Textile design is as much about storytelling as it is about design for me. The storytelling is important because I want to know how the design came about and from whom. When it comes to the plot, the quirkier, the better. Especially when the protagonist has not only worked as a set decorator in the world of film, for at least two of Britain’s most treasured interior brands, but whose debut fabric and wallpaper designs for Lewis & Wood are currently lining the walls of an interior designed shipping container in the Cumbrian Hills.
Storytellers
I am often drawn to the mystical and almost fairy tale designs which emanate from the textile and wallpaper firm Lewis & Wood. Based in deepest Gloucestershire, the firm could perhaps be described as the Hans Christian Anderson of the design world.
Their designs both enchant and have an enduring quality that hold a room like no other. Lewis & Wood’s latest design story ‘Pomegranate’ by Totty Lowther could not be more apt or more perfect for the brand.

The protagonist
Totty (Victoria) lives with her family on a farm in Cumbria. Since leaving St Martin’s School of Art as a textile designer she has had the sort of career many of us can only dream of. Totty has worked as a set decorator for some truly iconic films and as a stylist for firms such as Laura Ashley as well as now launching with Lewis & Wood a fabric and wallpaper design collection.
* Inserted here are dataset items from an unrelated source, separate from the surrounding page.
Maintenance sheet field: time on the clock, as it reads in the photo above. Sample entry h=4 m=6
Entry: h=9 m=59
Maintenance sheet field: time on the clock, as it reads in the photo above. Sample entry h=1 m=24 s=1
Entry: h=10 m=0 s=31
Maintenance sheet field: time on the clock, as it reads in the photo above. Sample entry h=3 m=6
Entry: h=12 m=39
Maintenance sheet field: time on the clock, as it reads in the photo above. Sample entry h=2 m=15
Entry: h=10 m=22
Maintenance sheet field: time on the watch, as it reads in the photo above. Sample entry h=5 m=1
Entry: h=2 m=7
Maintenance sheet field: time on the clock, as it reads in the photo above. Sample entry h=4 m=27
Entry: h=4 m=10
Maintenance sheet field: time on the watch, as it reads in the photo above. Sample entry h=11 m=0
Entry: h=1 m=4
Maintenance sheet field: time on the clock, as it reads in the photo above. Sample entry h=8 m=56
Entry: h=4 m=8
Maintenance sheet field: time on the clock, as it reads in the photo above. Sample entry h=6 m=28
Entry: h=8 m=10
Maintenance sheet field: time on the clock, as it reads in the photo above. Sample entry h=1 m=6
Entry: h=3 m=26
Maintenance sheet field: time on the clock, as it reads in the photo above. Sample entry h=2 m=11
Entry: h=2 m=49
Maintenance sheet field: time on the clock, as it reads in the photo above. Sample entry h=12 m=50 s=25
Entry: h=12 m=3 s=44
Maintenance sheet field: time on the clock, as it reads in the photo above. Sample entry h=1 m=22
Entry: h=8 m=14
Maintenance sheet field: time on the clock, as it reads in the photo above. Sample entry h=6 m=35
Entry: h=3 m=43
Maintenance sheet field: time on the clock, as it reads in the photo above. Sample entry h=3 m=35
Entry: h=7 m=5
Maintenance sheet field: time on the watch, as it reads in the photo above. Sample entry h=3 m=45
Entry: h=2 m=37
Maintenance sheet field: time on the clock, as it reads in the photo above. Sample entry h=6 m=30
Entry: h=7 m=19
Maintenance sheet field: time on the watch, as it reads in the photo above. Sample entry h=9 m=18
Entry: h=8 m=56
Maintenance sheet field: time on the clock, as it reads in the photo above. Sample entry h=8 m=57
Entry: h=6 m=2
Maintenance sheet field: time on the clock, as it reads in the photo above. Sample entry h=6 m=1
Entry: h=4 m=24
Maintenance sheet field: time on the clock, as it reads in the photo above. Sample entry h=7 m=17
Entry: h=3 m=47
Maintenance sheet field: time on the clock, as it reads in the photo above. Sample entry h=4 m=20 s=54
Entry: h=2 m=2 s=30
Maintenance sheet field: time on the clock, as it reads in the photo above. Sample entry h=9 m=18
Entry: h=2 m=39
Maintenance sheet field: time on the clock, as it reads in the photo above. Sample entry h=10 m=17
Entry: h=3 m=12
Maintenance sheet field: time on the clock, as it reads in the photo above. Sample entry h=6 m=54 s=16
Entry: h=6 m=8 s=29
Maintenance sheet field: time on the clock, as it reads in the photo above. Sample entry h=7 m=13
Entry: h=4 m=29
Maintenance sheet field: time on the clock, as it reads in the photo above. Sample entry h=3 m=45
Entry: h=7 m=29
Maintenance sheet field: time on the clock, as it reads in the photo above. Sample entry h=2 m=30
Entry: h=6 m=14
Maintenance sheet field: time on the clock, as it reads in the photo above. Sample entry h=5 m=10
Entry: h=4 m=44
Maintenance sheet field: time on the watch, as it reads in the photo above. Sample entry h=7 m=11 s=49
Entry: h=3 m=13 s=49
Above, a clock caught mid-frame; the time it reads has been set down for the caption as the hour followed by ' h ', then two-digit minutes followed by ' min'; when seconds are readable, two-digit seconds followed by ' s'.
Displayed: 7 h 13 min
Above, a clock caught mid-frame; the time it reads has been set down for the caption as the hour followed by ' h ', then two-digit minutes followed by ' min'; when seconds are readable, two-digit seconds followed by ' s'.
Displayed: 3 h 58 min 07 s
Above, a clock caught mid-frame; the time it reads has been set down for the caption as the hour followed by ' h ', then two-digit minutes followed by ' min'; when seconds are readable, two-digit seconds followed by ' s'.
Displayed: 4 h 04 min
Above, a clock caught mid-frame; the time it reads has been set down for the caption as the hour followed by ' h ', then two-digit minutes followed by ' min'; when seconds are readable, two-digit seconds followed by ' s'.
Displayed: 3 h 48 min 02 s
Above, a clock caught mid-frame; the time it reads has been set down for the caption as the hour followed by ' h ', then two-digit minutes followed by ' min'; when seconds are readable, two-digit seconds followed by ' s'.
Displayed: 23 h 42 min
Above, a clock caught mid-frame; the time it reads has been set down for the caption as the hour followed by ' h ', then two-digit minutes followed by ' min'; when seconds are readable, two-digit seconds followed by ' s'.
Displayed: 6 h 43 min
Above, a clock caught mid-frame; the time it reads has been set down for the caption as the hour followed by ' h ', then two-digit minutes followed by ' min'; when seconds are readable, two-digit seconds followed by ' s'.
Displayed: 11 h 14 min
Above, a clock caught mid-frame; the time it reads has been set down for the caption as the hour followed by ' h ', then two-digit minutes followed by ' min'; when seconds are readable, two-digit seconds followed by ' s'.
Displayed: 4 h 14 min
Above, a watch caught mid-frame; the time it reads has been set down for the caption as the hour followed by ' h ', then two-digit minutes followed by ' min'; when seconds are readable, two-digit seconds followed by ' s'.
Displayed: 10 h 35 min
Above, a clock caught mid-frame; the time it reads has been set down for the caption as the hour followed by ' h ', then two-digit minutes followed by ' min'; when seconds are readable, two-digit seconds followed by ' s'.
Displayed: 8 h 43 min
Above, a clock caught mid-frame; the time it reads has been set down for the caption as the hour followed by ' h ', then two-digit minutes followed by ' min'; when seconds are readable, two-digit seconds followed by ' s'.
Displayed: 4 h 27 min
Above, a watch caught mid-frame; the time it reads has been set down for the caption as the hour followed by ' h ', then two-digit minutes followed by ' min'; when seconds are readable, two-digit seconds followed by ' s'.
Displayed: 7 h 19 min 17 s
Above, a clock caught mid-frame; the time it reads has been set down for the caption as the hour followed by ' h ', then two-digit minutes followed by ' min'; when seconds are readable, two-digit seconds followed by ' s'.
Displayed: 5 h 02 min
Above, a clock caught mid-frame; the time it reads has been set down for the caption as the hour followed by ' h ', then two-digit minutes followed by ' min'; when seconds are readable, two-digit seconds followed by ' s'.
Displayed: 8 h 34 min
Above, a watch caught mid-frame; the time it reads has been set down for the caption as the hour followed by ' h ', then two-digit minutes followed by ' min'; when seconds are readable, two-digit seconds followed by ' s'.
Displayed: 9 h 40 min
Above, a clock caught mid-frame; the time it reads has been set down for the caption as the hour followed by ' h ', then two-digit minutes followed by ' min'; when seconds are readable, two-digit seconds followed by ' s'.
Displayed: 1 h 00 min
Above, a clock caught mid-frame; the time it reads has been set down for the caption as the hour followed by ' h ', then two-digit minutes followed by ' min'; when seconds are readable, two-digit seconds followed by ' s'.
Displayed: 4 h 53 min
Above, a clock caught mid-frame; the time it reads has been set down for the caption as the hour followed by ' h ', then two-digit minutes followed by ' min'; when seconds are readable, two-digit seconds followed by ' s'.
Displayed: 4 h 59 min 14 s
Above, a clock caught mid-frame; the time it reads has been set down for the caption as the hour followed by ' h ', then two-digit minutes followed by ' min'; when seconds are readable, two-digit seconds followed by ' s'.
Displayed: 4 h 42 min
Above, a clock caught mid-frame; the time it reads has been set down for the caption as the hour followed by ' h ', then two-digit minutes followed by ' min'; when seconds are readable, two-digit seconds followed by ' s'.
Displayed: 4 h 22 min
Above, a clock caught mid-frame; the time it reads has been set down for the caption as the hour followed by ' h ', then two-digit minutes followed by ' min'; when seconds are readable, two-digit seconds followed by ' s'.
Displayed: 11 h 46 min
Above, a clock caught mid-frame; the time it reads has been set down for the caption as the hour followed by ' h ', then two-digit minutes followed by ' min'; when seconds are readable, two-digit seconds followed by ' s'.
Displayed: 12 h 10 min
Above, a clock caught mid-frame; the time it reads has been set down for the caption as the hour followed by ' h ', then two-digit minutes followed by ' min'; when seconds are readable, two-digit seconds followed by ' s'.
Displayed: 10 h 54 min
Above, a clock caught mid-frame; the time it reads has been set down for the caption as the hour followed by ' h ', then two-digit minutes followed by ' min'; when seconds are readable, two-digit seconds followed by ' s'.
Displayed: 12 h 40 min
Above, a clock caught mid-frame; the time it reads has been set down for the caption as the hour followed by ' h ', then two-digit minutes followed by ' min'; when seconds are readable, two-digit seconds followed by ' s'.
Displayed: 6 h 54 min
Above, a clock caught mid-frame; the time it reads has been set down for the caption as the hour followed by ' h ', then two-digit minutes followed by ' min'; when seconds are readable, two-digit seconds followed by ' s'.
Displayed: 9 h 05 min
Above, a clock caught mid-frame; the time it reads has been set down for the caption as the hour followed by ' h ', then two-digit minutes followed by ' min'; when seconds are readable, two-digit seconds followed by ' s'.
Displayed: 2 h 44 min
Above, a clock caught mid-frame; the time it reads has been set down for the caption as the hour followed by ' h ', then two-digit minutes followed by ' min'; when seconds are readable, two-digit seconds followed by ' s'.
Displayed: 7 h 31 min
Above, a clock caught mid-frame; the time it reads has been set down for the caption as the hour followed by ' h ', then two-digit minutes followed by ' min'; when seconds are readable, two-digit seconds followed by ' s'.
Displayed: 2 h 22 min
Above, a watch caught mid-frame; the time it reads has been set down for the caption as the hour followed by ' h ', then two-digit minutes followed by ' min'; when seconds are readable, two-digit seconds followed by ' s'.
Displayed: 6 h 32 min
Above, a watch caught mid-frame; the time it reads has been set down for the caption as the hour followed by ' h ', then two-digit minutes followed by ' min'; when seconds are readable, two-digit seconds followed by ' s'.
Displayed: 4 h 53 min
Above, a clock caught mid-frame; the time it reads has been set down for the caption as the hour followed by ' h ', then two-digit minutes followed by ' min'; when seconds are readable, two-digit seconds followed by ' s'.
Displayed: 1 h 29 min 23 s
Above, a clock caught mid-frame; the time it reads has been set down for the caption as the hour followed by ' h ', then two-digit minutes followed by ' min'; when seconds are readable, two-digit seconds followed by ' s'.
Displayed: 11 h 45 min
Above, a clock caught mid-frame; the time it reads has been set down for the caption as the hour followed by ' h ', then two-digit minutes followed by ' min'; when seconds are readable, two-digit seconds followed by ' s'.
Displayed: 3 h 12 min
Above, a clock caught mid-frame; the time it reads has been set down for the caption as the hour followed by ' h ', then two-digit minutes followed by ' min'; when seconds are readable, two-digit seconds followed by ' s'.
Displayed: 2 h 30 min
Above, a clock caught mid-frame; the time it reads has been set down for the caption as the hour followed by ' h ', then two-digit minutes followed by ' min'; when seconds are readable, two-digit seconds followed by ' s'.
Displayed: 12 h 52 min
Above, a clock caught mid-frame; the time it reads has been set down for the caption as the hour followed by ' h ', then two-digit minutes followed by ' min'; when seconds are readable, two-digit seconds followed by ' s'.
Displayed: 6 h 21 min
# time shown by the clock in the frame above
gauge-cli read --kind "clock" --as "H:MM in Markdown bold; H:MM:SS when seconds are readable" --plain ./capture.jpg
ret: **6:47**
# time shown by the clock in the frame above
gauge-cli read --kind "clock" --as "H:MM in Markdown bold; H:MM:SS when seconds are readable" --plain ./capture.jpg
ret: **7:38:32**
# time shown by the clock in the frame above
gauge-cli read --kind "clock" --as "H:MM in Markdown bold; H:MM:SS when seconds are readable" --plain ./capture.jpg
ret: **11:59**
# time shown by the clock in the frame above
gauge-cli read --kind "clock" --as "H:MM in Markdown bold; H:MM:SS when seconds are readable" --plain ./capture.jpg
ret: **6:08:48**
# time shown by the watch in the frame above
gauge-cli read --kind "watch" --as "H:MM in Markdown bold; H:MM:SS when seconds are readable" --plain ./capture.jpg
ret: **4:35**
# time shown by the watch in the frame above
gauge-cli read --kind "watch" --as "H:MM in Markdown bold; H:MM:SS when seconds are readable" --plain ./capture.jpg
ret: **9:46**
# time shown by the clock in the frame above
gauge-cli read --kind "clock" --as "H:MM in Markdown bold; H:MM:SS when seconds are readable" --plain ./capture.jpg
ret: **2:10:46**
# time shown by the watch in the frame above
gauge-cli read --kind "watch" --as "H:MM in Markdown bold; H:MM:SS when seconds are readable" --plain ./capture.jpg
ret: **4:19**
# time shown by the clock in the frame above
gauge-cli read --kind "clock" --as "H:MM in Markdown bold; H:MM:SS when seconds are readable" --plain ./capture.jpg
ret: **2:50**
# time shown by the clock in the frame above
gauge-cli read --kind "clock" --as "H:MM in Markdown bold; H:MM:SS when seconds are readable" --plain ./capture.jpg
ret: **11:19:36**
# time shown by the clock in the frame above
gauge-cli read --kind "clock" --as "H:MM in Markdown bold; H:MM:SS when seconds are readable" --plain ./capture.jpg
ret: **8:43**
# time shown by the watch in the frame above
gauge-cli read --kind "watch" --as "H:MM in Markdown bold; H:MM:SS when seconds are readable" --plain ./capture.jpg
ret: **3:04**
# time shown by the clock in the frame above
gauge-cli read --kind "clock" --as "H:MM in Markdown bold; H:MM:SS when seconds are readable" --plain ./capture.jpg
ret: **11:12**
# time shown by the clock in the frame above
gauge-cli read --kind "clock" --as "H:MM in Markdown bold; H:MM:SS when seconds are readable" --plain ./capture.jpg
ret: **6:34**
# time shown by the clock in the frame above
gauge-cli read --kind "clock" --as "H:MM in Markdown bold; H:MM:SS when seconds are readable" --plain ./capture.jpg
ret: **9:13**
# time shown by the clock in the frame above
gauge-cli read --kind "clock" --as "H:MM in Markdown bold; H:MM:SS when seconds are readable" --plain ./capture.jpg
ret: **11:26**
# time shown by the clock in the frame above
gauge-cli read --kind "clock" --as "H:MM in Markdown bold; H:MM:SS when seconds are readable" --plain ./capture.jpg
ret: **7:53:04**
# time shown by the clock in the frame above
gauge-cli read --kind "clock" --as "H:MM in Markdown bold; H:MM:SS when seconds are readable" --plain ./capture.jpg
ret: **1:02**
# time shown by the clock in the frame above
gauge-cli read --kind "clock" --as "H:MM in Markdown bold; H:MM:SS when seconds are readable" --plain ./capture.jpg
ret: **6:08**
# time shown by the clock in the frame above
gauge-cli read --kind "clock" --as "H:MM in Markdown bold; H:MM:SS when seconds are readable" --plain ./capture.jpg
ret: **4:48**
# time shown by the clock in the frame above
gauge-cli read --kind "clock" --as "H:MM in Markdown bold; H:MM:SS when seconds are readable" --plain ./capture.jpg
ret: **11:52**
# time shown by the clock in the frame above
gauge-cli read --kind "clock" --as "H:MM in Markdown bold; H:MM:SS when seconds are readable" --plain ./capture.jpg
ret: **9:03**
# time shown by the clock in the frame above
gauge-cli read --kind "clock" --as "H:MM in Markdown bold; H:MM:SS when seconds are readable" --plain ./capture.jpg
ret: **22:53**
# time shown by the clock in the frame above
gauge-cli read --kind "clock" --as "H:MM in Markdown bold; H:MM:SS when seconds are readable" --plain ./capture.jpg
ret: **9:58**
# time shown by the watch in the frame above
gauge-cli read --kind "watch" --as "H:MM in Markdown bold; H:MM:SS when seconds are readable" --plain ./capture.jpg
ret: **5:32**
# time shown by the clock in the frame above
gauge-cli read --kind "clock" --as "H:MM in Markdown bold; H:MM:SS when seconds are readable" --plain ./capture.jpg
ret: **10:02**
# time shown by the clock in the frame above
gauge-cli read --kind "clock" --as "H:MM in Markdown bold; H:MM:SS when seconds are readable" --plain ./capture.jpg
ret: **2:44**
In addition to this, Totty runs her glamorous and quirky interior design business/shop from an industrial shipping container in the Cumbrian Hills.
The blog has great pleasure in sharing Totty’s story with you and apologises (if you noticed, that it made an aborted launch yesterday before it was truly ready!)

Design inspiration for Pomegranate design
“When I first opened my container shop in Cumbria in 2016, my vision was to create a constantly evolving set of rooms – for a month it might be a sitting room, another a bedroom and so on. I was always repainting the walls and wanted to go a step further and make the sets even more theatrical.”
Sensorama
“I started looking around for inspiration for wallpaper and decided to create my own as that way I had complete control of my installations. Having worked as a set decorator on films, I instinctively feel the need to create a ‘sensorama’ and living art so that the walls are just as much a part of the lifestyle as everything else in the room. I use scent too – incense or candles to enhance the mood and character of the atmosphere I’m creating.”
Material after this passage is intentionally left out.